Ilan Yaron
Department of Medicine, Hadassah Medical Center, Faculty of Medicine, Hebrew University, Jerusalem POB12000, Israel.
J Pers Med. 2022 Aug 10;12(8):1303. doi: 10.3390/jpm12081303.
Chronic diseases are a significant healthcare problem. Partial or complete non-responsiveness to chronic therapies is a significant obstacle to maintaining the long-term effect of drugs in these patients. A high degree of intra- and inter-patient variability defines pharmacodynamics, drug metabolism, and medication response. This variability is associated with partial or complete loss of drug effectiveness. Regular drug dosing schedules do not comply with physiological variability and contribute to resistance to chronic therapies. In this review, we describe a three-phase platform for overcoming drug resistance: introducing irregularity for improving drug response; establishing a deep learning, closed-loop algorithm for generating a personalized pattern of irregularity for overcoming drug resistance; and upscaling the algorithm by implementing quantified personal variability patterns along with other individualized genetic and proteomic-based ways.
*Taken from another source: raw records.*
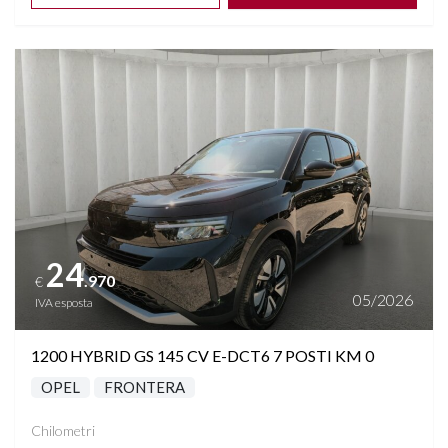
Vedi dettagli
24
.970
€
05/2026
IVA esposta
1200 HYBRID GS 145 CV E-DCT6 7 POSTI KM 0
OPEL
FRONTERA
Chilometri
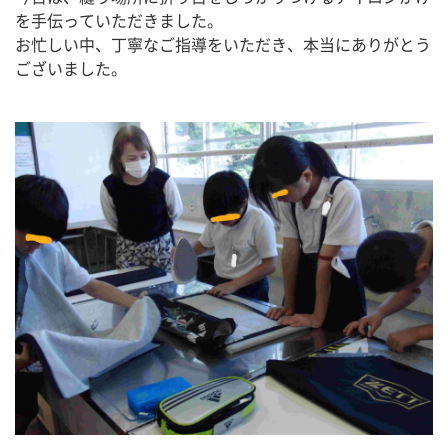
を手伝っていただきました。
お忙しい中、丁寧なご指導をいただき、本当にありがとう
ございました。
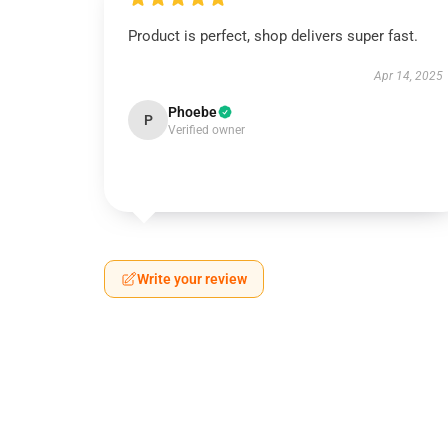
Product is perfect, shop delivers super fast.
Apr 14, 2025
Phoebe
P
Verified owner
Write your review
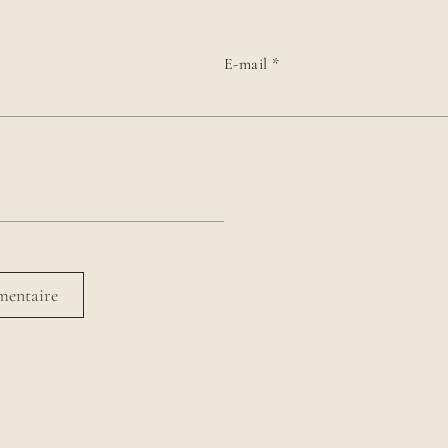
E-mail
*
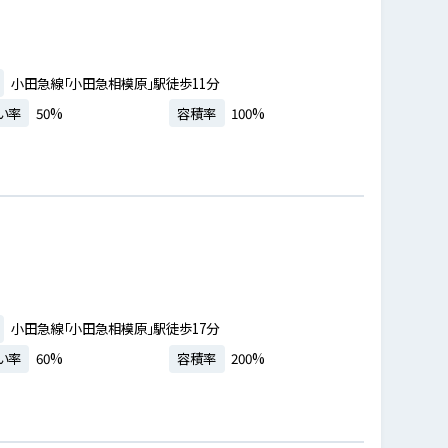
小田急線「小田急相模原」駅徒歩11分
い率
50%
容積率
100%
小田急線「小田急相模原」駅徒歩17分
い率
60%
容積率
200%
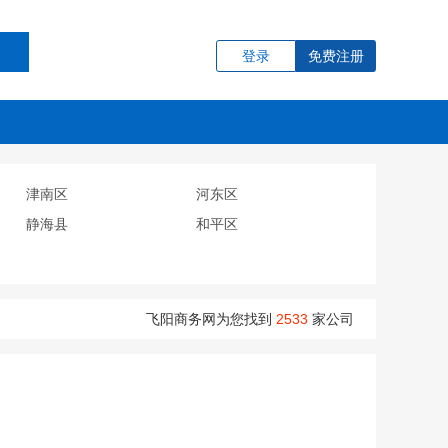
登录
免费注册
津南区
河东区
静海县
和平区
飞阳商务网为您找到
2533
家公司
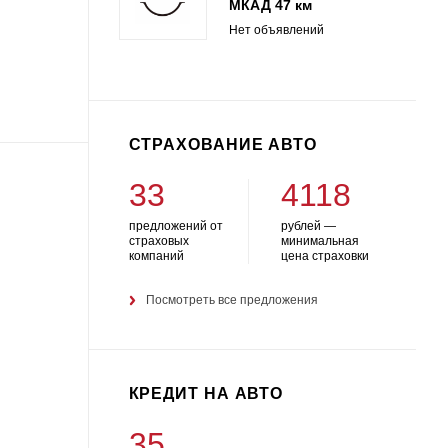
МКАД 47 км
Нет объявлений
СТРАХОВАНИЕ АВТО
33
4118
предложений от
рублей —
страховых
минимальная
компаний
цена страховки
Посмотреть все предложения
КРЕДИТ НА АВТО
35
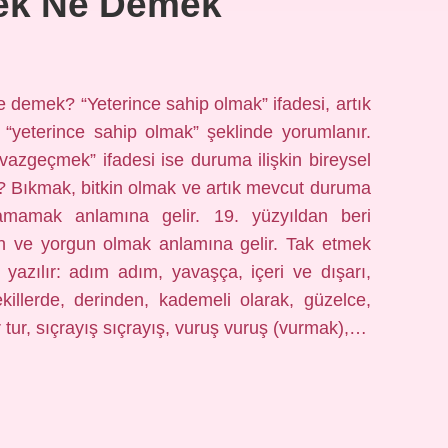
ek Ne Demek
 demek? “Yeterince sahip olmak” ifadesi, artık
“yeterince sahip olmak” şeklinde yorumlanır.
vazgeçmek” ifadesi ise duruma ilişkin bireysel
? Bıkmak, bitkin olmak ve artık mevcut duruma
amak anlamına gelir. 19. yüzyıldan beri
tkin ve yorgun olmak anlamına gelir. Tak etmek
 yazılır: adım adım, yavaşça, içeri ve dışarı,
şekillerde, derinden, kademeli olarak, güzelce,
 tur, sıçrayış sıçrayış, vuruş vuruş (vurmak),…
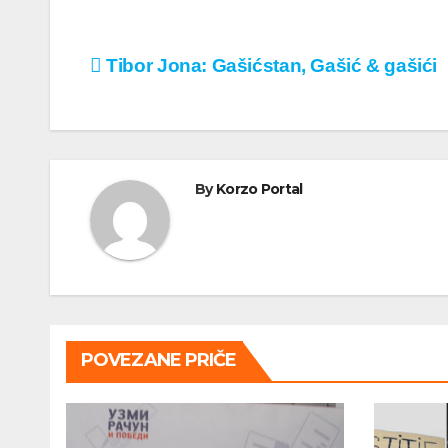
Кретање
Tibor Jona: Gašićstan, Gašić & gašići
чланка
By
Korzo Portal
POVEZANE PRIČE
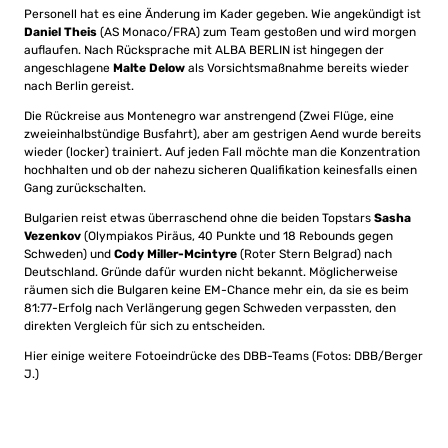
Personell hat es eine Änderung im Kader gegeben. Wie angekündigt ist
Daniel Theis
(AS Monaco/FRA) zum Team gestoßen und wird morgen
auflaufen. Nach Rücksprache mit ALBA BERLIN ist hingegen der
angeschlagene
Malte Delow
als Vorsichtsmaßnahme bereits wieder
nach Berlin gereist.
Die Rückreise aus Montenegro war anstrengend (Zwei Flüge, eine
zweieinhalbstündige Busfahrt), aber am gestrigen Aend wurde bereits
wieder (locker) trainiert. Auf jeden Fall möchte man die Konzentration
hochhalten und ob der nahezu sicheren Qualifikation keinesfalls einen
Gang zurückschalten.
Bulgarien reist etwas überraschend ohne die beiden Topstars
Sasha
Vezenkov
(Olympiakos Piräus, 40 Punkte und 18 Rebounds gegen
Schweden) und
Cody Miller-Mcintyre
(Roter Stern Belgrad) nach
Deutschland. Gründe dafür wurden nicht bekannt. Möglicherweise
räumen sich die Bulgaren keine EM-Chance mehr ein, da sie es beim
81:77-Erfolg nach Verlängerung gegen Schweden verpassten, den
direkten Vergleich für sich zu entscheiden.
Hier einige weitere Fotoeindrücke des DBB-Teams (Fotos: DBB/Berger
J.)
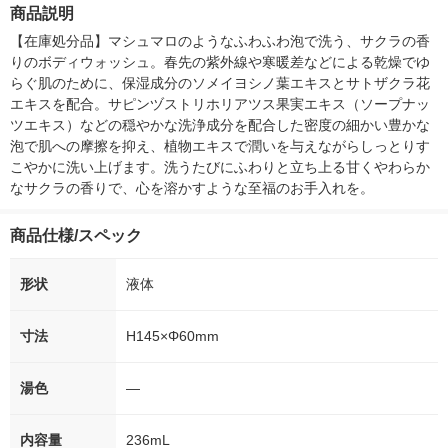
20mL
箱（5本入）
商品説明
シ） オリジナ
【在庫処分品】マシュマロのようなふわふわ泡で洗う、サクラの香
りのボディウォッシュ。春先の紫外線や寒暖差などによる乾燥でゆ
らぐ肌のために、保湿成分のソメイヨシノ葉エキスとサトザクラ花
エキスを配合。サピンヅストリホリアツス果実エキス（ソープナッ
ツエキス）などの穏やかな洗浄成分を配合した密度の細かい豊かな
泡で肌への摩擦を抑え、植物エキスで潤いを与えながらしっとりす
こやかに洗い上げます。洗うたびにふわりと立ち上る甘くやわらか
なサクラの香りで、心を溶かすような至福のお手入れを。
商品仕様/スペック
形状
液体
寸法
H145×Φ60mm
湯色
―
内容量
236mL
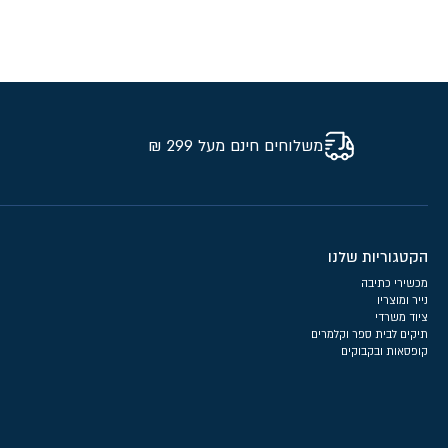
משלוחים חינם מעל 299 ₪
הקטגוריות שלנו
מכשירי כתיבה
נייר ומוצריו
ציוד משרדי
תיקים לבית ספר וקלמרים
קופסאות ובקבוקים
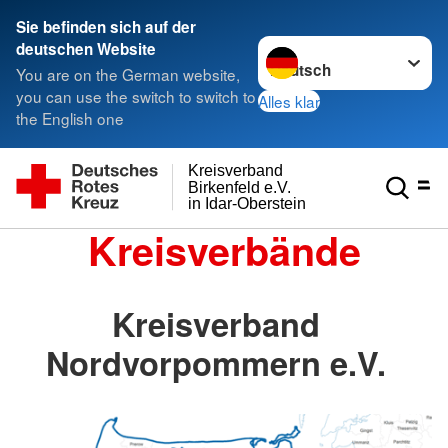
Sie befinden sich auf der
Sprache wechseln zu
deutschen Website
You are on the German website,
you can use the switch to switch to
Alles klar
the English one
Kreisverband
Birkenfeld e.V.
in Idar-Oberstein
Kreisverbände
Kreisverband
Nordvorpommern e.V.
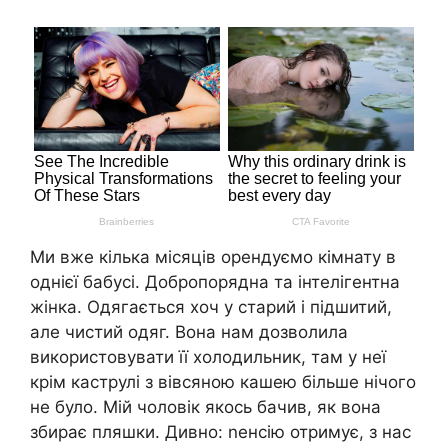
Ми вже кілька місяців орендуємо кімнату в
однієї бабусі. Добропорядна та інтелігентна
жінка. Одягається хоч у старий і підшитий,
але чистий одяг. Вона нам дозволила
використовувати її холодильник, там у неї
крім каструлі з вівсяною кашею більше нічого
не було. Мій чоловік якось бачив, як вона
збирає пляшки. Дивно: nенсію отримує, з нас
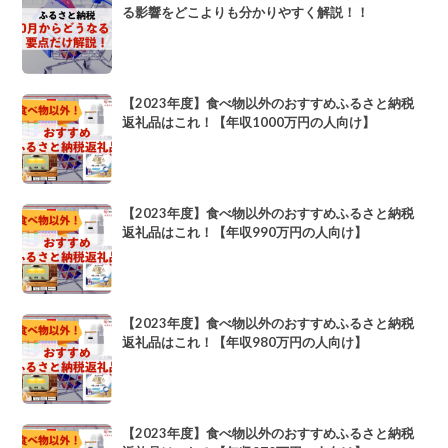
る影響をどこよりも分かりやすく解説！！
【2023年度】食べ物以外のおすすめふるさと納税
返礼品はこれ！【年収1000万円の人向け】
【2023年度】食べ物以外のおすすめふるさと納税
返礼品はこれ！【年収990万円の人向け】
【2023年度】食べ物以外のおすすめふるさと納税
返礼品はこれ！【年収980万円の人向け】
【2023年度】食べ物以外のおすすめふるさと納税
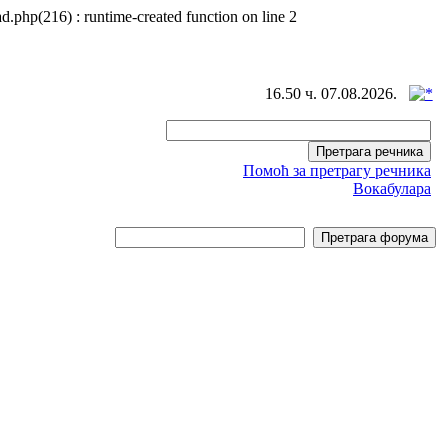
d.php(216) : runtime-created function on line 2
16.50 ч. 07.08.2026.
Помоћ за претрагу речника
Вокабулара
The closed-loop, dynamic, subject-tailored variability-based machinery can improve the efficacy of existing therapies in patients with chronic diseases.
慢性病是一个重大的医疗保健问题。对慢性治疗的部分或完全无反应是维持这些患者药物长期疗效的重大障碍。患者内和患者间的高度变异性决定了药效学、药物代谢和药物反应。这种变异性与药物有效性的部分或完全丧失有关。常规的给药方案不符合生理变异性,并且导致对慢性治疗产生耐药性。在本综述中,我们描述了一个克服耐药性的三相平台:引入不规则性以改善药物反应;建立深度学习闭环算法以生成个性化的不规则模式来克服耐药性;以及通过实施量化的个体变异性模式以及其他基于个体基因和蛋白质组学的方法来扩大算法规模。基于闭环、动态、个体定制的变异性机制可以提高现有疗法对慢性病患者的疗效。